Драгметалл и породил черный–черный смерч, разрушивший все наше мироздание.
Вираж, куда вошли мы, опьяненные золотым сиянием, наш марьяж не выдержал.
— Вот, берите, это все, что у меня есть.
Есть оказалось немало.
Сперва мы все–таки изобильно украсили, и он–таки повеселел, нашу единственную женушку. И она стал походить на сумасшедшую буфетчицу с жирным перстнем на каждом пальце.
Потом мы и обули ее в кольца, и она стала походить на индийскую богиню Кали.
«Кали, где твои печали?» — сказал я про себя, в смысле, чтобы никто не слышал.
И нам, босоногим мужам, хватило украшений для каждого пальца. Мы принимали вычурные позы, как кататоники.
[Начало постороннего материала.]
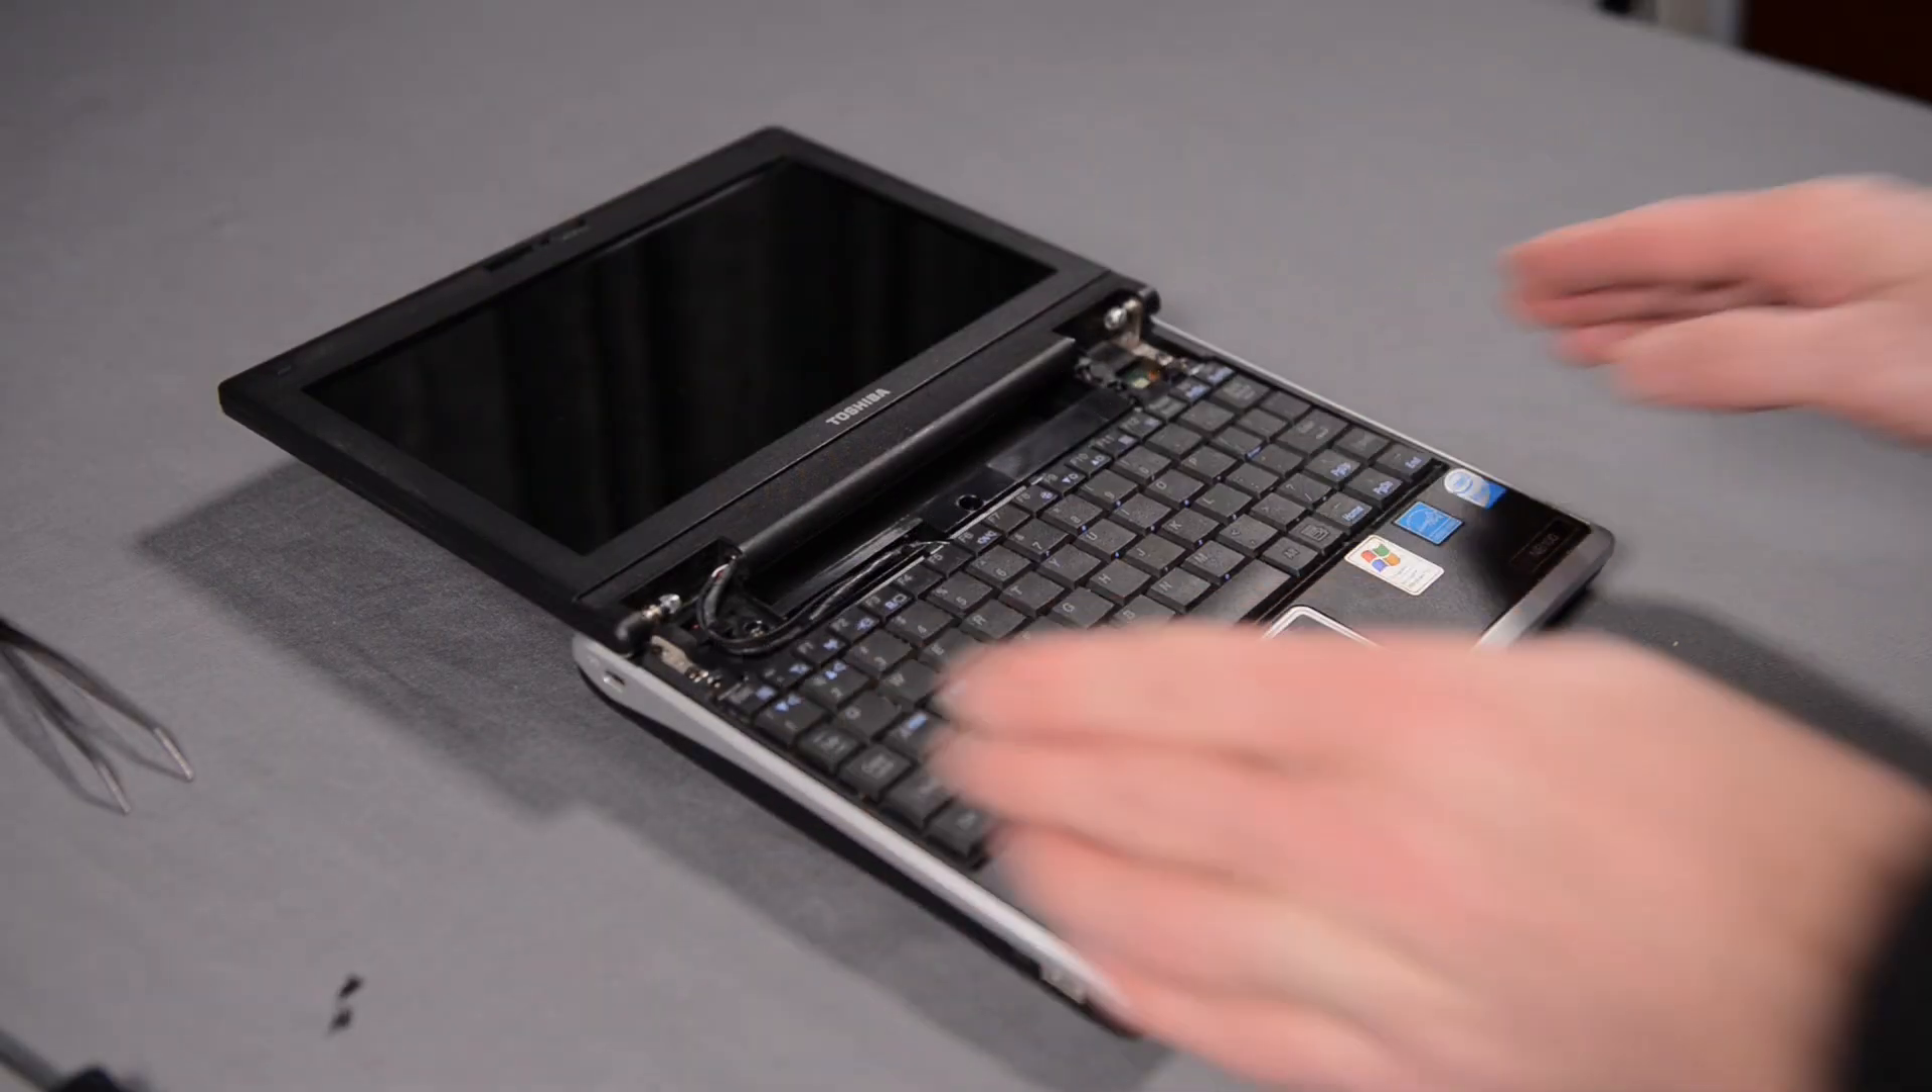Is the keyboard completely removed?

Одного кольца достало на целых полтора kurorta с edoj для нее.
С вокзала мы понуро расползлись с ним по разным жилищам. Без нее с ним я жить не хотел.
Хотя любил его любовью брата, но совершенно не сильней.
— И когда ж это все кончится! Господи ж ты боже ж мой! — причитала мама.
— Скоро и само собой. Без всяких «ж».
— И все у тебя не как у людей.
— Мама, давай это деликатес из меню исключим.
Я ненавидел разговоры про «людей».
— Нет, чтоб все по–простому, вот у Криворотовых уже двое.
Наше одно «детей» перемещалось из группы продленного дня то к бабушке, то к биоотцу, то туда, где «скоро все не кончается».